* What is being asked *
Output every line of the entries from the line containing "For every layout" through the last, exactly, with no other content.

-*-

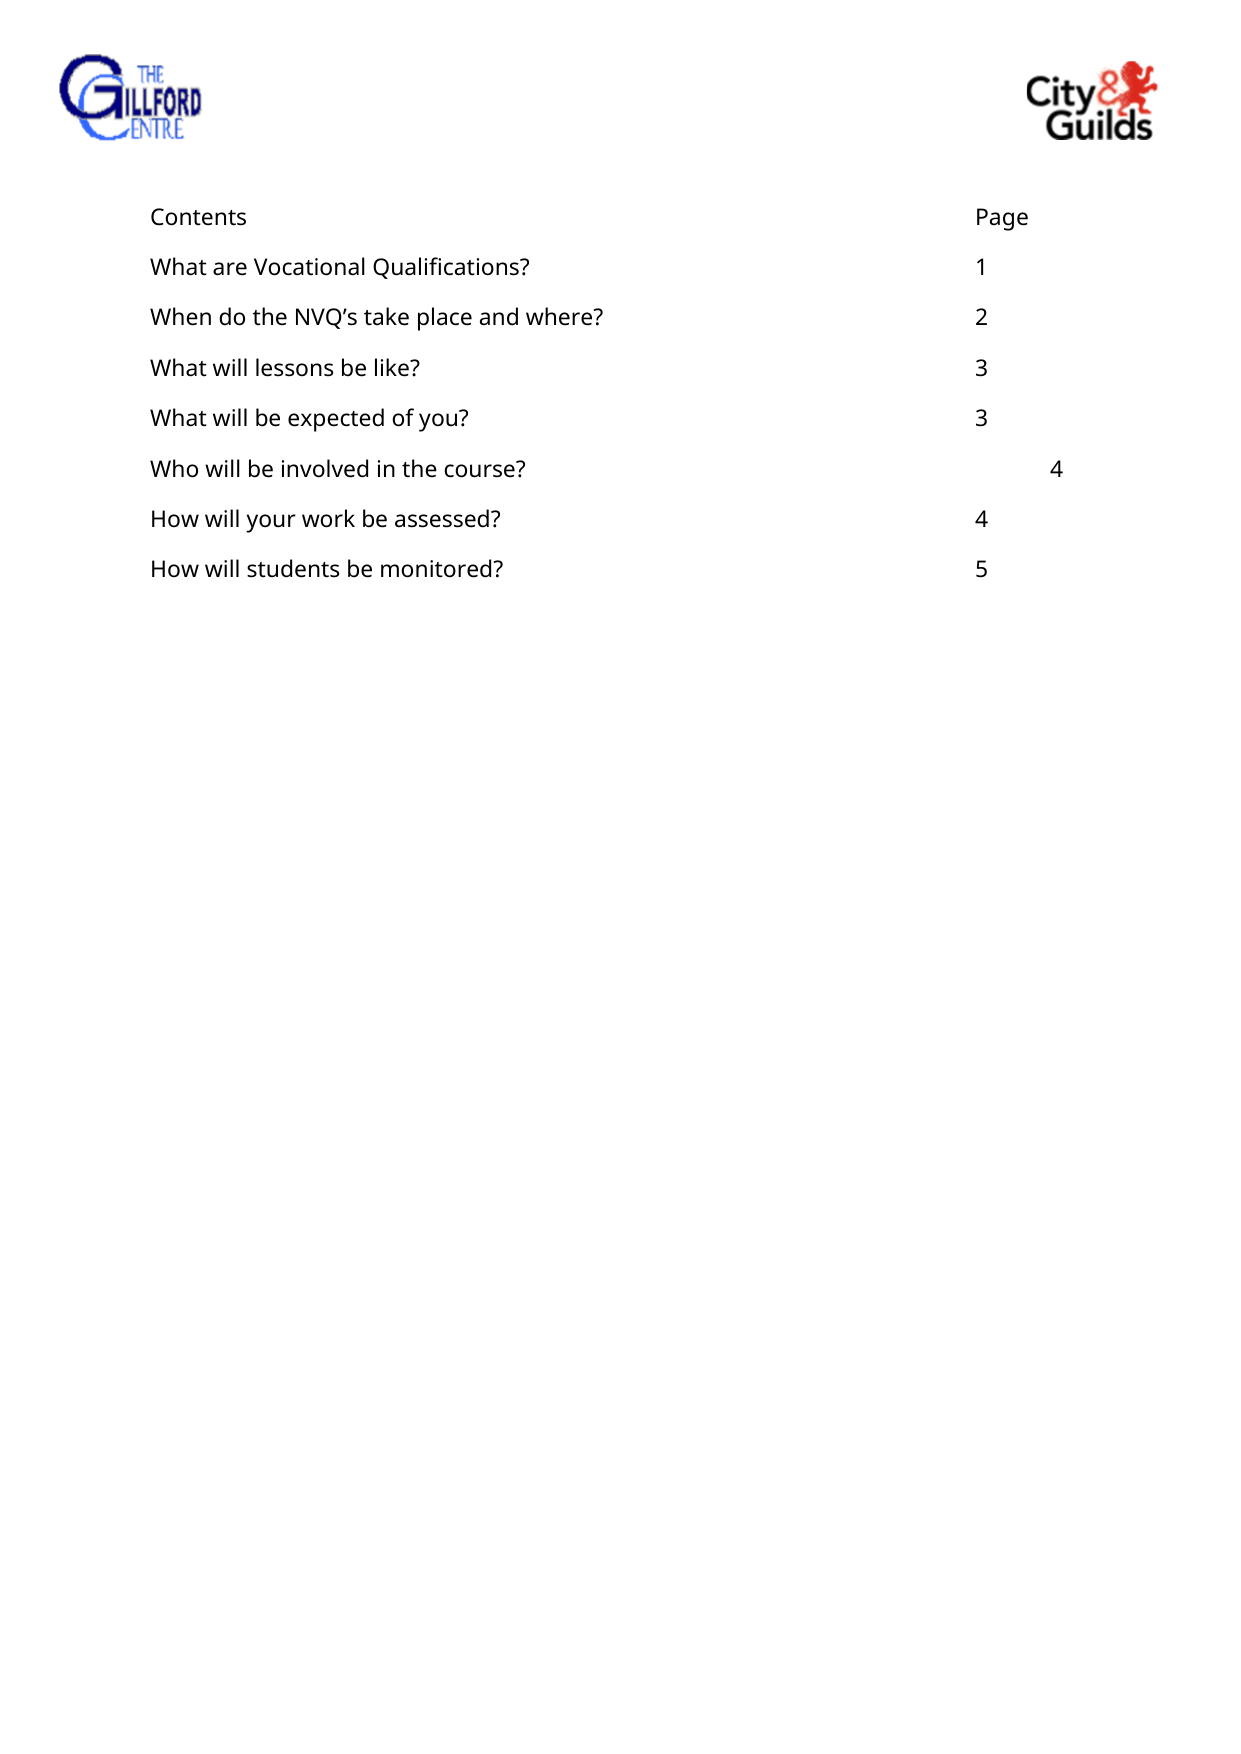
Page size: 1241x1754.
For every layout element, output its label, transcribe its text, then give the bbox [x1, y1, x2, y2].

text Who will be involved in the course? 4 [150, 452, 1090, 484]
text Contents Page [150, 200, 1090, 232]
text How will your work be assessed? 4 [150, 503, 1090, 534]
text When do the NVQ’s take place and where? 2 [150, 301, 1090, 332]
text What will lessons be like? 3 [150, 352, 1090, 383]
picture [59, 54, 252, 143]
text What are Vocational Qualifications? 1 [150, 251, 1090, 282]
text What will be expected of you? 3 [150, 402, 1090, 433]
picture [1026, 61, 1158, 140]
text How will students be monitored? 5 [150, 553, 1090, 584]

-*-

* The answer *
For every layout element, output its label, transcribe its text, then give the bbox [x1, y1, x2, y2].

text Who will be involved in the course? 4 [150, 452, 1090, 484]
text Contents Page [150, 200, 1090, 232]
text How will your work be assessed? 4 [150, 503, 1090, 534]
text When do the NVQ’s take place and where? 2 [150, 301, 1090, 332]
text What will lessons be like? 3 [150, 352, 1090, 383]
picture [59, 54, 252, 143]
text What are Vocational Qualifications? 1 [150, 251, 1090, 282]
text What will be expected of you? 3 [150, 402, 1090, 433]
picture [1026, 61, 1158, 140]
text How will students be monitored? 5 [150, 553, 1090, 584]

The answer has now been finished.